El desafío es común, aunque su concreción varíe de país a
país. La historia europea muestra de manera muy trágica que no es un reto
fácil. La razón alemana tiene un lastre de predestinación divina que el
filósofo Fichte definió bien en 1807, cuando contrapuso lo alemán a lo
extranjero de la siguiente manera: lo alemán es a lo extranjero lo mismo que el
espíritu a la materia, como el bien es al mal.
De acuerdo con ello, cualquier transigencia es una señal de
debilidad e inferioridad.
La propia ley tiene que ceder a la fuerza para que ésta no
se debilite.
Cuando a comienzos de la primera Guerra Mundial, hace casi
un siglo, Alemania invadió y destruyó Bélgica bajo el falso pretexto de
defender a Francia, violó todos los tratados internacionales, dada la
neutralidad de este pequeño país (las agresiones alemanas tienden
históricamente a tomar como objetivo a los países más débiles).
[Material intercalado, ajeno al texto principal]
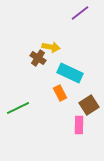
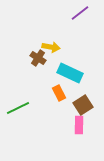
orange rectangle: moved 1 px left
brown square: moved 6 px left
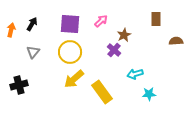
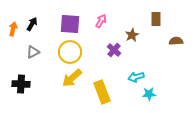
pink arrow: rotated 16 degrees counterclockwise
orange arrow: moved 2 px right, 1 px up
brown star: moved 8 px right
gray triangle: rotated 24 degrees clockwise
cyan arrow: moved 1 px right, 3 px down
yellow arrow: moved 2 px left, 1 px up
black cross: moved 2 px right, 1 px up; rotated 18 degrees clockwise
yellow rectangle: rotated 15 degrees clockwise
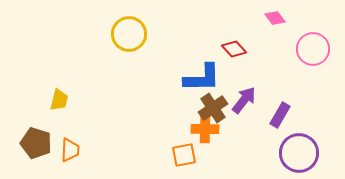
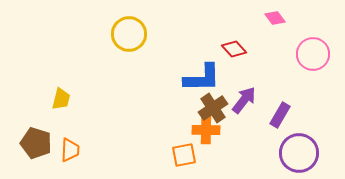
pink circle: moved 5 px down
yellow trapezoid: moved 2 px right, 1 px up
orange cross: moved 1 px right, 1 px down
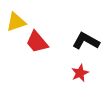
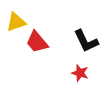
black L-shape: rotated 144 degrees counterclockwise
red star: rotated 30 degrees counterclockwise
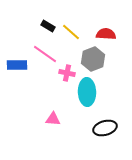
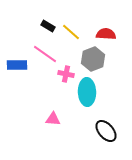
pink cross: moved 1 px left, 1 px down
black ellipse: moved 1 px right, 3 px down; rotated 65 degrees clockwise
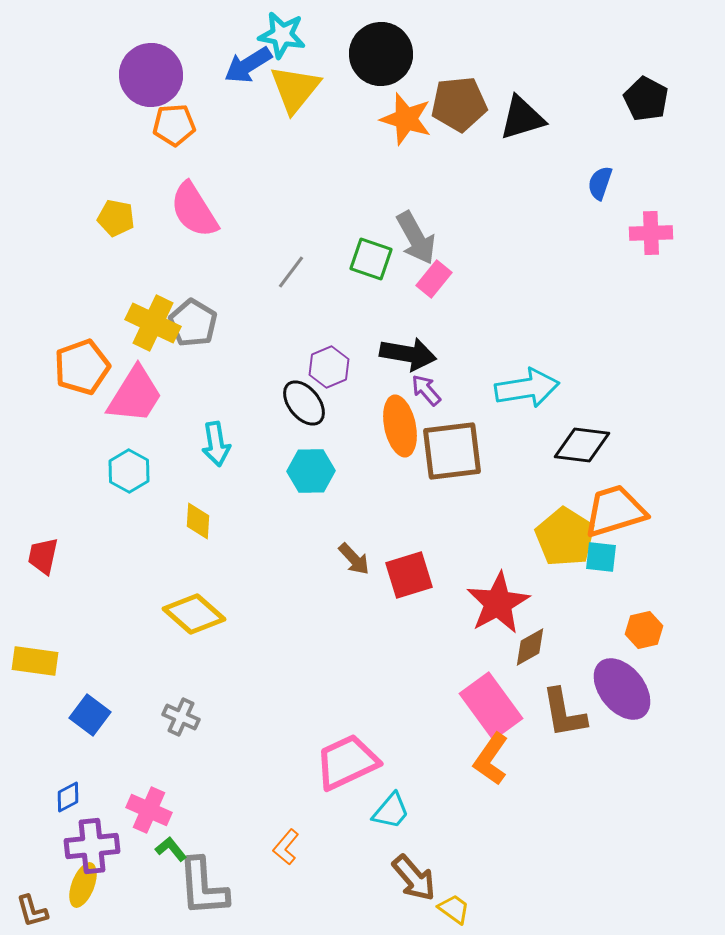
Sin ningún
reparo, declaró el canciller alemán en el parlamento: “La ilegalidad que
practicamos hemos de procurar repararla una vez conseguido el objetivo militar.
Cuando se vive bajo amenaza y se lucha por un bien supremo, cada cual se
gobierna como puede”.
Esta arrogancia no excluye una cierta magnanimidad, siempre
que las víctimas se porten bien. La nota que la cancillería alemana envió a la
belga el 2 de agosto de 1914 –un documento que pasará a la historia como un
monumento a la mentira y a la felonía internacionales–contenía las condiciones 3 y 4, que rezaban así: “3.
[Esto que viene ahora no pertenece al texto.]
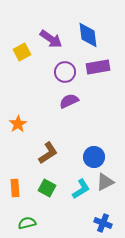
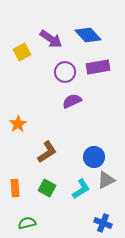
blue diamond: rotated 36 degrees counterclockwise
purple semicircle: moved 3 px right
brown L-shape: moved 1 px left, 1 px up
gray triangle: moved 1 px right, 2 px up
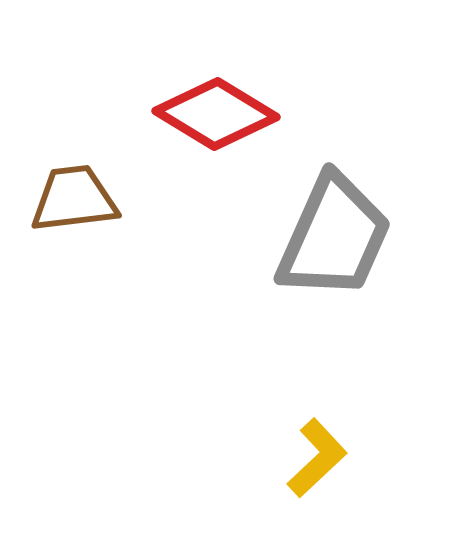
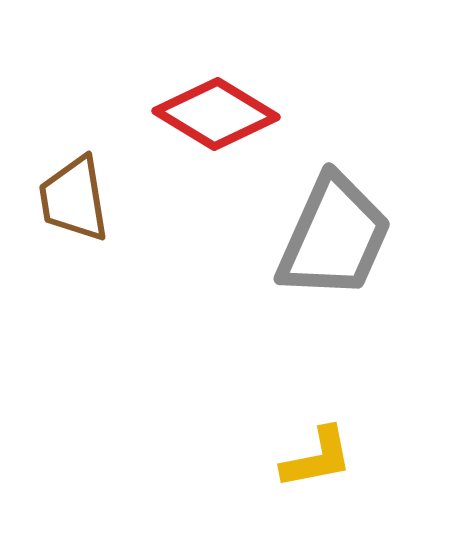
brown trapezoid: rotated 92 degrees counterclockwise
yellow L-shape: rotated 32 degrees clockwise
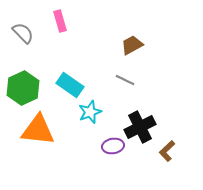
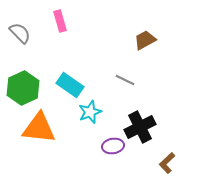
gray semicircle: moved 3 px left
brown trapezoid: moved 13 px right, 5 px up
orange triangle: moved 1 px right, 2 px up
brown L-shape: moved 12 px down
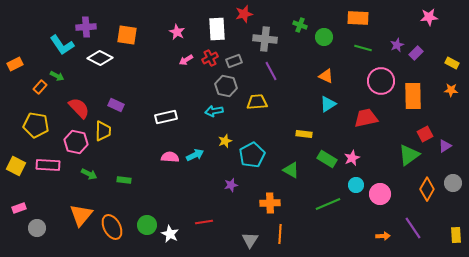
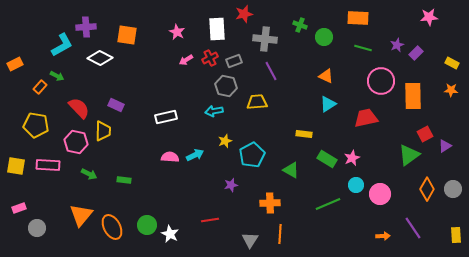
cyan L-shape at (62, 45): rotated 85 degrees counterclockwise
yellow square at (16, 166): rotated 18 degrees counterclockwise
gray circle at (453, 183): moved 6 px down
red line at (204, 222): moved 6 px right, 2 px up
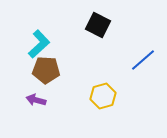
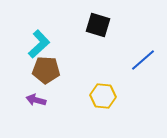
black square: rotated 10 degrees counterclockwise
yellow hexagon: rotated 20 degrees clockwise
Si Bélgica observa una actitud benevolente, Alemania se compromete, de acuerdo
con las autoridades del gobierno belga, a comprar al contado todo lo que sea necesario
para sus tropas y a indemnizar por cualquiera de los daños causados en Bélgica
por las tropas alemanas. 4. Si Bélgica se comporta de manera hostil con las
tropas alemanas y si, especialmente, pone dificultades a su movimiento,
Alemania quedará obligada, a pesar suyo, a considerar a Bélgica como enemigo”.
Es decir, como diríamos hoy en día, si los belgas fueran buenos alumnos y se
dejaran instrumentalizar por los intereses alemanes, su sacrificio, aunque
injusto, recibiría una hipotética recompensa. En caso contrario, sufrirían sin
piedad. Como sabemos, Bélgica, inspirada por el rey Alberto, decidió no ser
buena alumna y pagó por ello un alto precio en destrucción y matanzas. Una
agresión tan vil que fue conocida como la “violación de Bélgica”.
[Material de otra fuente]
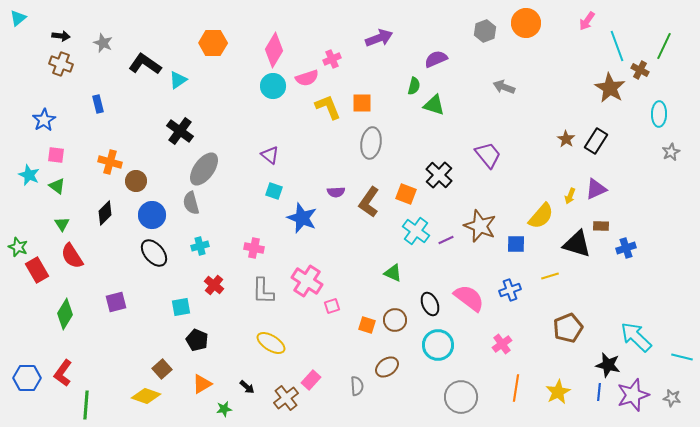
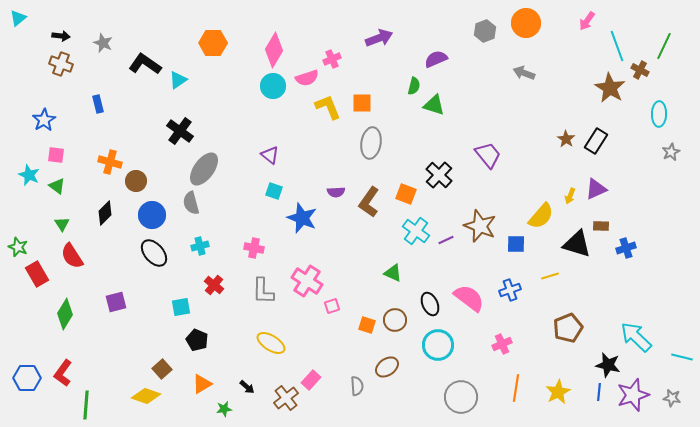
gray arrow at (504, 87): moved 20 px right, 14 px up
red rectangle at (37, 270): moved 4 px down
pink cross at (502, 344): rotated 12 degrees clockwise
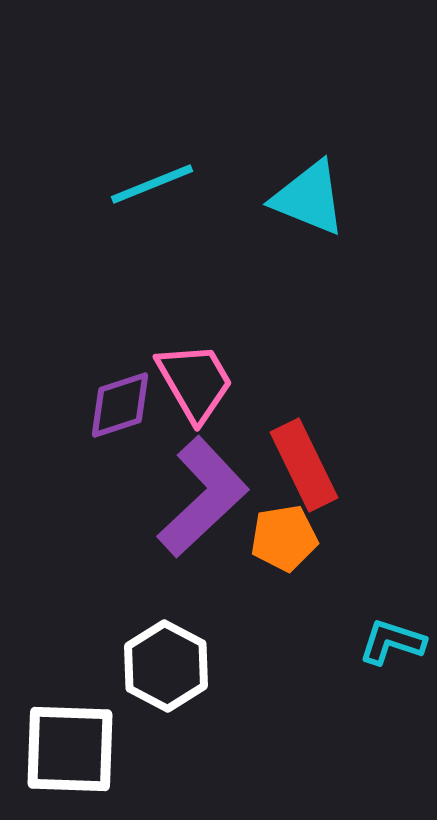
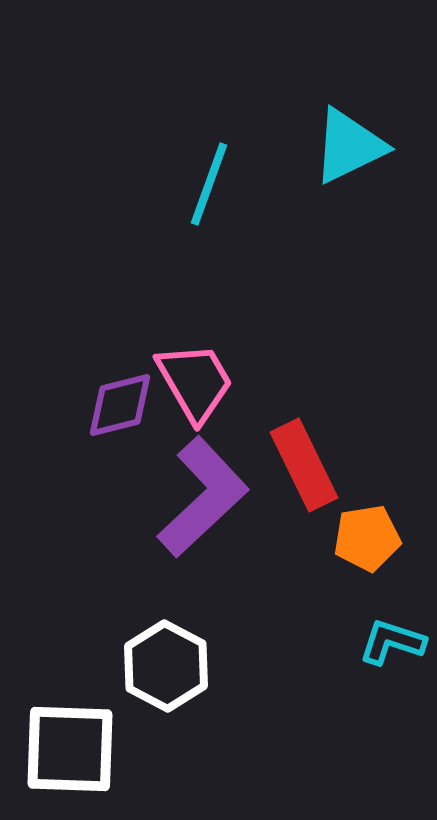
cyan line: moved 57 px right; rotated 48 degrees counterclockwise
cyan triangle: moved 40 px right, 52 px up; rotated 48 degrees counterclockwise
purple diamond: rotated 4 degrees clockwise
orange pentagon: moved 83 px right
Ante esta superioridad über
alles, humillar la arrogancia alemana siempre ha traído consigo mucha
destrucción material y humana, tanto entre los pueblos víctimas de esa
arrogancia como entre el pueblo alemán. Claro que la historia nunca se repite y
Alemania es hoy un país sin poder militar y gobernado por una democracia
vibrante. Pero tres hechos perturbadores obligan a los demás países europeos a
tener en cuenta la historia. En primer lugar, es preocupante comprobar que el
poder económico alemán se ha convertido en una fuente de ortodoxia europea que
beneficia unilateralmente a Alemania, en contra de lo que quieren hacer creer.
También en 1914, el gobierno imperial pretendía convencer a los belgas de que
la invasión alemana de su país se hacía por su bien, “un deber imperioso de
conservación”, y que “el gobierno alemán sentiría mucho que Bélgica considerara
(la invasión) como un acto de hostilidad”, como está escrito en la infame
declaración ya citada. En segundo lugar, resultan inquietantes las
manifestaciones de prejuicio racial en relación a los países latinos, entre la
opinión pública alemana. Hay que recordar al antropólogo racista alemán Ludwig
Woltmann (1871-1907) que disconforme con la genialidad de algunos latinos
(Dante, Da Vinci, Galileo, etc.) procuró germanizarlos. Se dice, por ejemplo,
que escribió a Benedetto Croce para preguntarle si el gran Gianbattista Vico
era alto y de ojos azules. Ante la respuesta negativa, no se desconcertó y
replicó: “Sea como fuere, Vico procede evidentemente del alemán Wieck”. Todo
esto parece ridículo hoy en día, pero viene a la memoria teniendo en cuenta
sobre todo el tercer factor perturbador. Una encuesta realizada hace poco más
de un año entre los alumnos de las escuelas secundarias alemanas (entre 14 y 16
años de edad) reveló que un tercio no sabía quién era Hitler y que el 40 por
cien estaba convencido de que los derechos humanos siempre han sido respetados
por los gobiernos alemanes desde 1933.